YOUR TASKS:
(1) Reproduce the part of the article on Python string concatenation starting at "But why? Let’s" and ending at "PyUnicode_Concat(PyObject *left, PyObject *right)".
(2) Answer these about the article on Python string concatenation:
(a) Which CPython version does the article specifically target?
(b) At what row is the function that implements string concatenation with the plus operator?
(c) What language is CPython mainly written in?

Probably everyone who has used Python for a while came across this classic performance hint: “instead of concatenating multiple strings one after the other, create a sequence of such strings and then join them”.
That’s it, instead of this…
s = ""
for x in items:
s += x
… it’s usually better to write something like this:
s = "".join(items)
But why? Let’s dig a bit inside Python’s source code to unveil the mystery.
Inside the source code
The Python implementation I’m referring to is CPython, the reference Python interpreter developed by Guido & co., written mainly in C, and hosted on a public Mercurial repository. I will specifically target the version 3.3.0: you can browse its source code online.
We need to look at the implementation of Python’s Unicode strings. The unicodectype.c file: bingo!
The function that implements the strings’ concatenation with the plus operator is at row 10619:
PyObject *
PyUnicode_Concat(PyObject *left, PyObject *right)

STORED ROWS:
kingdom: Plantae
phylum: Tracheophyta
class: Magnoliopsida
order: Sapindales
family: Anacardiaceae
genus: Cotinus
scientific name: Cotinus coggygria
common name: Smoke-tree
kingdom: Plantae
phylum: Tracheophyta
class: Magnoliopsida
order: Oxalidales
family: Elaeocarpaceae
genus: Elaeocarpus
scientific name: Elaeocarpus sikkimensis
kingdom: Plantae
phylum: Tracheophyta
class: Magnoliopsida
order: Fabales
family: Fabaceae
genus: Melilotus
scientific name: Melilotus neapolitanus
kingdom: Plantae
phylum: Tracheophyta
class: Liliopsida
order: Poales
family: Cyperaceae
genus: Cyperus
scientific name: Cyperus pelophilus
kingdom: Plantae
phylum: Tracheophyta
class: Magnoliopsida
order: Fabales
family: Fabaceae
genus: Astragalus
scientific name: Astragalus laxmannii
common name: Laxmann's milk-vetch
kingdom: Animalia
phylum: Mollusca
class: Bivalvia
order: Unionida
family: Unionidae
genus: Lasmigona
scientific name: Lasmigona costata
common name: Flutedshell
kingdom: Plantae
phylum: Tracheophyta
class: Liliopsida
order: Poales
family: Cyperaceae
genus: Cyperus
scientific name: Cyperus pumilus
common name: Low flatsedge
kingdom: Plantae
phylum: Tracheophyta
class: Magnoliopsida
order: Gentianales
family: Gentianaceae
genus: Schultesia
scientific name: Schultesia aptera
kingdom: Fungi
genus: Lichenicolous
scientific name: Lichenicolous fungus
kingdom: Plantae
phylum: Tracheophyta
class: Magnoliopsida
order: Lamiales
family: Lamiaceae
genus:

COMPLETE ANSWERS:
(1)
But why? Let’s dig a bit inside Python’s source code to unveil the mystery.
Inside the source code
The Python implementation I’m referring to is CPython, the reference Python interpreter developed by Guido & co., written mainly in C, and hosted on a public Mercurial repository. I will specifically target the version 3.3.0: you can browse its source code online.
We need to look at the implementation of Python’s Unicode strings. The unicodectype.c file: bingo!
The function that implements the strings’ concatenation with the plus operator is at row 10619:
PyObject *
PyUnicode_Concat(PyObject *left, PyObject *right)

(2)
(a) Version 3.3.0
(b) Row 10619
(c) C